Bradley rambled on about menial, everyday matters, but my attention was quickly lessening to the extent that I could not keep pace with his conversation. Once finished with the drink, my head quickly began to feel weighted, and my face hot. With little resistance from my depreciating sense of dignity, I gently laid my head on the counter.
It took no time for my eyes to close and my mind to grow abuzz and the ambient noise of the bar to turn into an indecipherable drone. Two drinks were all it took with my complete lack of diet. The only reason I did not drink myself to sleep more often was due to both a severe lack of funds and frequently unpleasant dreams while inebriated. I held the hope that due to how recently I had taken my medicine; it would make my dreams manageable.
In a manner of ways, I was correct. My dreams were much less vivid and I was calmer, but I still experienced it with full awareness.

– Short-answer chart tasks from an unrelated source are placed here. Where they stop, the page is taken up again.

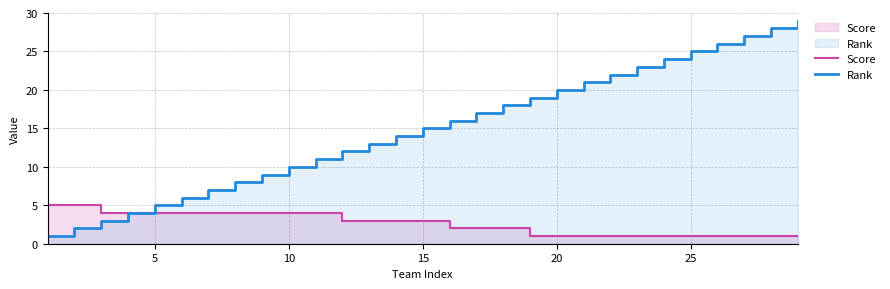

The Score series shows 2 at 3. True or false?

False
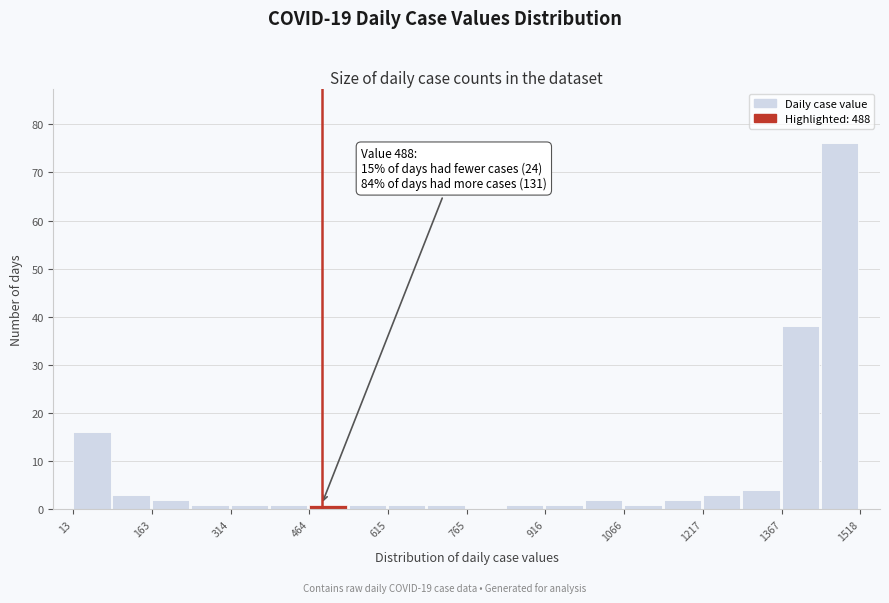

Around what value on the x-axis is the tallest bar? Give the approximate position of its centre, as read against the axis.

1480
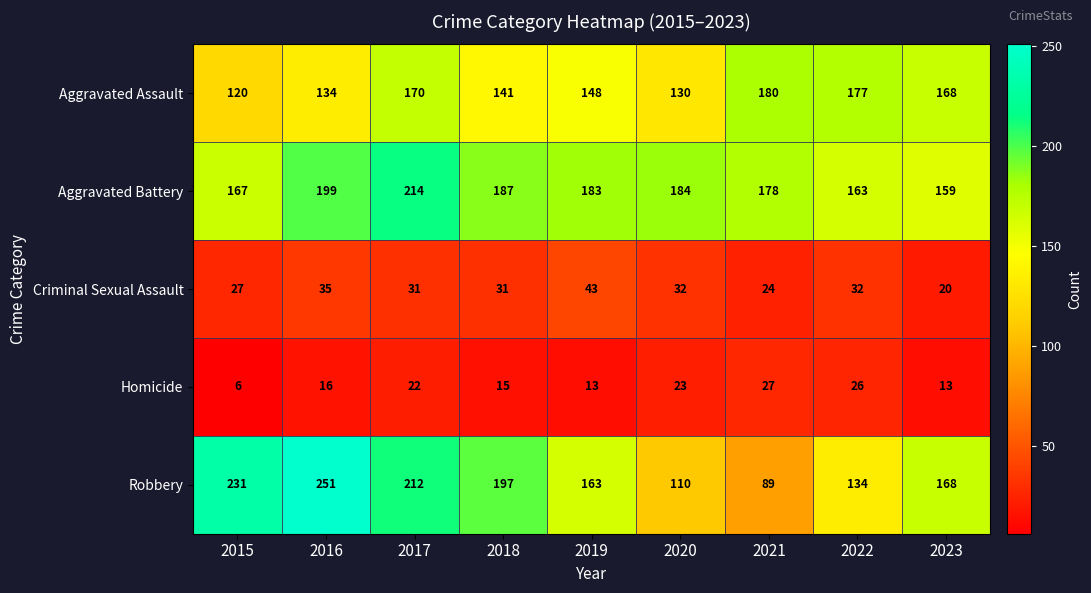

Which category has the highest value in the Criminal Sexual Assault series?

2019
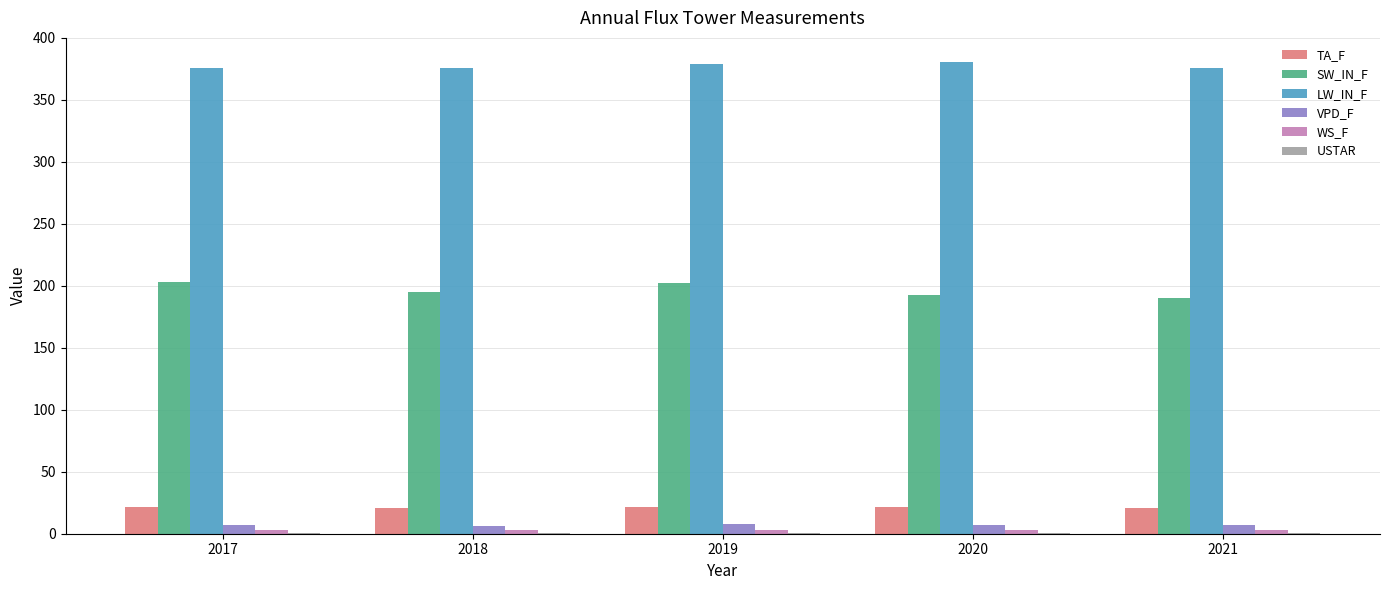

What is the maximum value shown in the chart?

381.0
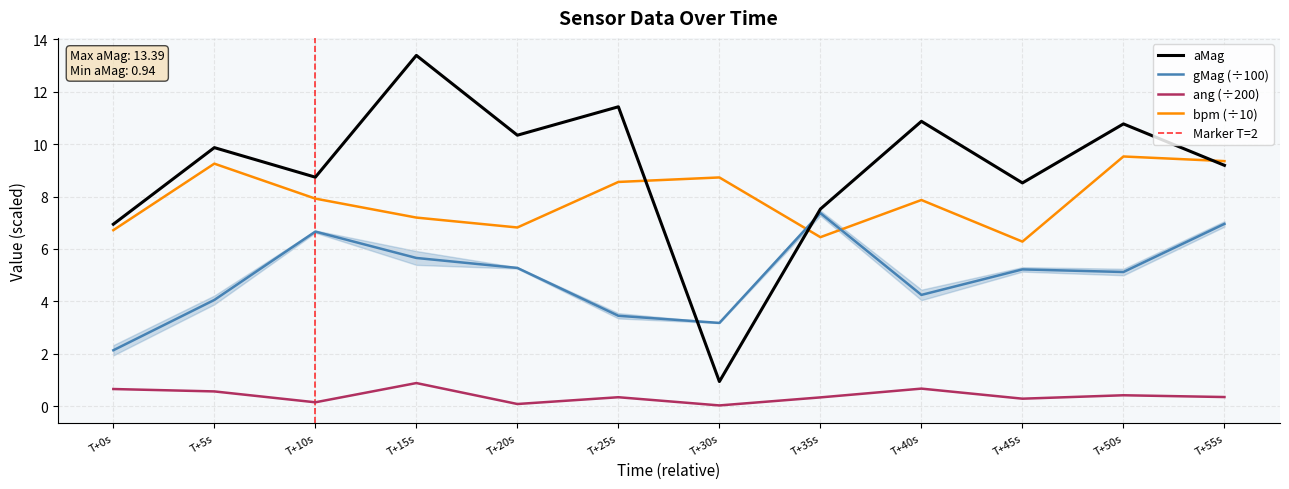

What is the average value of the aMag series?

9.0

I stood upon a large, perfectly spherical rock, in an endless ocean. Murky waters thrashed against the large stone with loud crashes. I tried not to pay attention to the water, as I had previously learned that seeing my own reflection was not desirable. The sky was a pallid grey, and the clouds seemingly swayed back and forth. Everything was obscured and smeared, like fresh paint that had slithered farther down a painting than it should have.
I did not know what to think in such a situation. The scenery was not frightening, but eerily empty and unclear. It felt like my peripheral vision was blinded, and I was not seeing everything with the clarity I usually did.

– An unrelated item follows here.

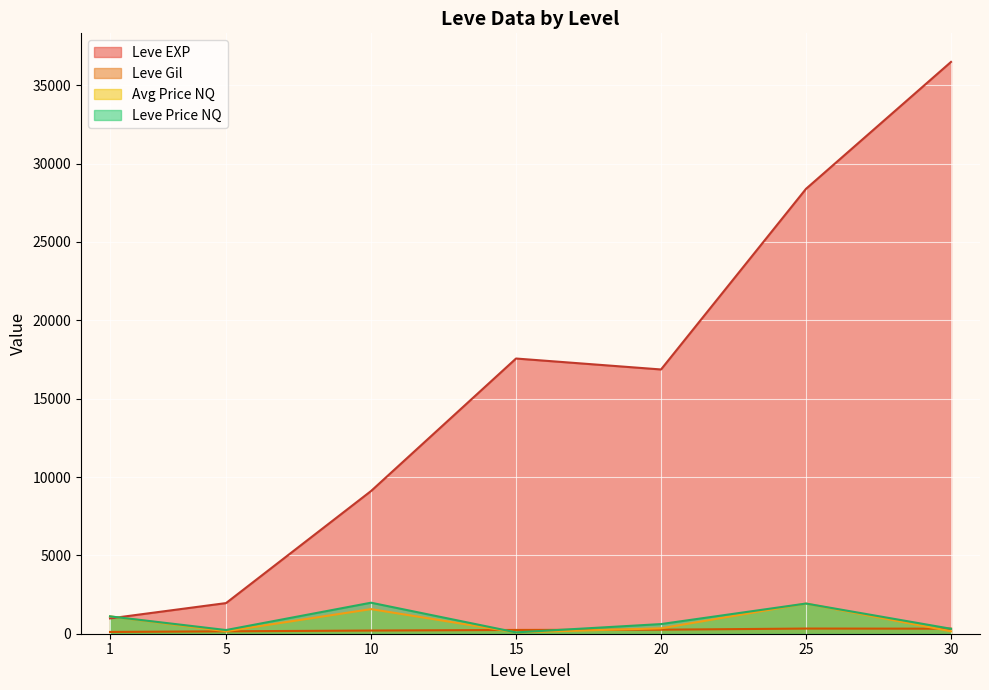

At 30, list the series in order from smallest to largest.

currentAveragePriceNQ, LevePriceNQ, Leve Gil, Leve EXP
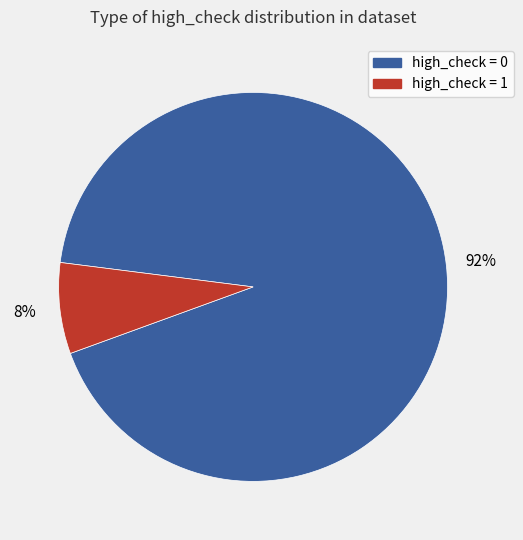

Is the sum of high_check = 0 and high_check = 1 greater than half?

Yes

Upon closer inspection, though, I realized the clouds were not clouds at all, but a reflection of the waves below. Directly above me was the stony grey sphere I stood upon, but other than that it was simply a misty mirror of the angry tides below.

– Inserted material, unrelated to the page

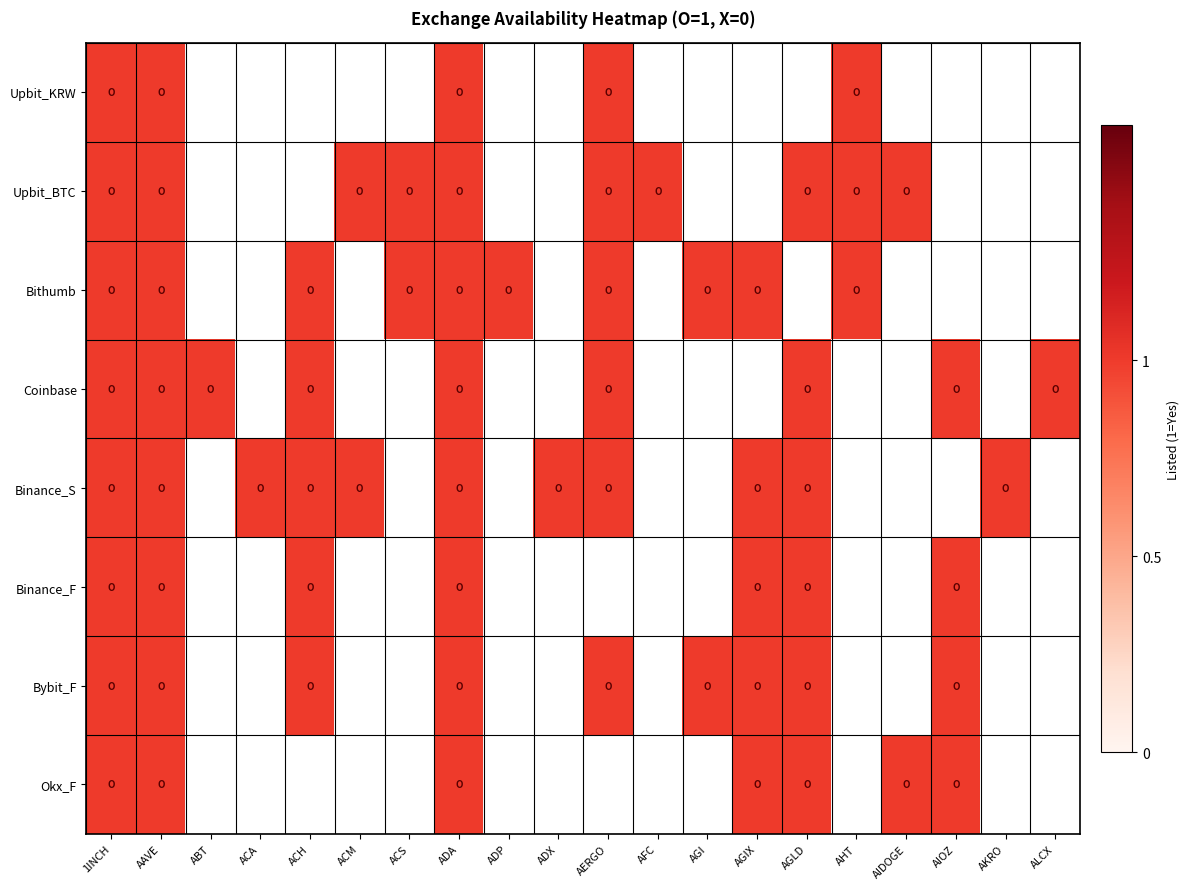

At AIOZ, list the series in order from largest to smallest.

Coinbase, Binance_F, Bybit_F, Okx_F, Upbit_KRW, Upbit_BTC, Bithumb, Binance_S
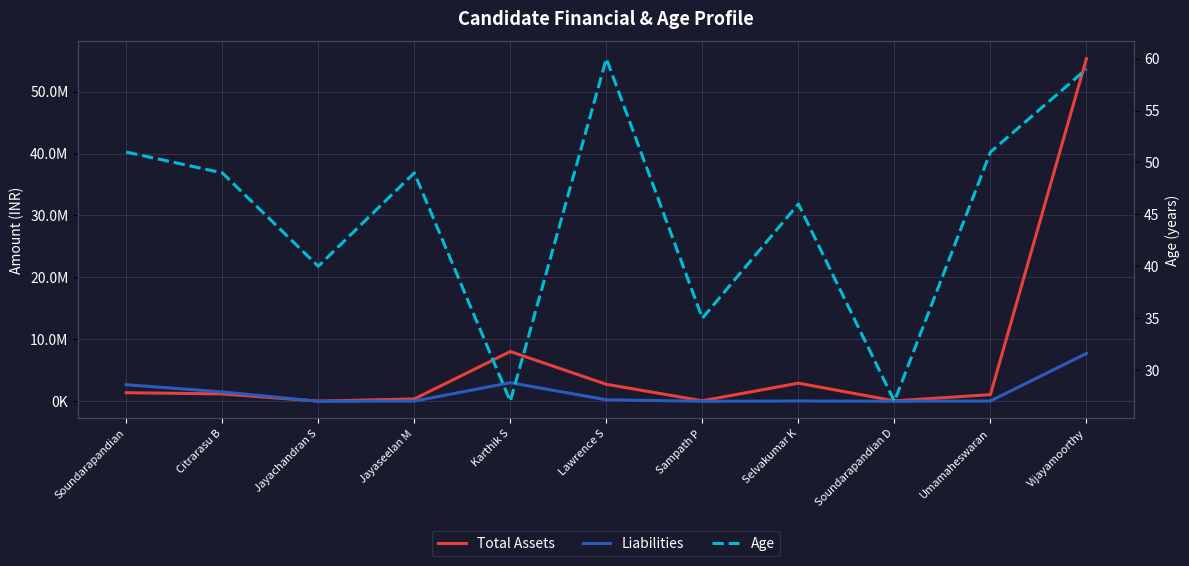

Where does the Liabilities series first go above 50000?

Soundarapandian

At the edge of the skyline, the two sides of the world met. Slowly, the horizon became closer and closer, until I realized it hid more than met the naked eye.
The ocean above and the ocean below merged into a great calamity, leaving nothing but an endless sea of black and grey. The flood grew increasingly closer as I simply stared. My heartbeat grew no faster. My legs felt no urge to move. I felt utterly sedated to the crashing tidal wave approaching me.
Nearer and nearer the maw of clashing liquid came, and I continued to feel nothing. The wrathful tremor shook me as the noise grew near deafening. Cold water sprayed over me as the merging waves became only meters away.
With a deep breath, I waited for the impact, and in lightning speed it came.
That was when I awoke once more, to Herbert Bradley gently pouring a glass of chilled water on my head.
I immediately straightened back to an upright position and brushed the water out of my hair. Bradley sat the cup down as he looked at me, sober. “Getting nightfall, Chatwood. Don’t wanna get caught in with the evening crowd, do we?”
Still reclaiming my consciousness, I nodded. ‘Nightfall?’ I thought to myself. It did not seem like I had been staring at that scene for merely a minute, yet I had somehow slept through the entire afternoon…
Getting up with Bradley, I spoke to him as we traveled to the entrance. “Thank you, Herbert.” Even though I needed all the sleep I could find, the populace of that bar during the night was not the kind I wanted to be unconscious in the presence of, and for that I was grateful.
Opening the door to the still downpouring outdoors, Bradley nodded. “No problem, Theo. Just do make sure you get some sleep in a bed next time, alright?”
“Yes… Yes… I will.” What I said was a lie, though. My dreams seemed to be tolerable, but I had enough knowledge of my body to know that trying to sleep again that night would be fruitless, which meant I had to prepare for another evening of roaming in the dark alleys of England.
With a nod, Bradley proceeded back to his home, and I was alone at the streets once more.
The blanket of night had fallen, leaving only me and the shadows to converse in whispers.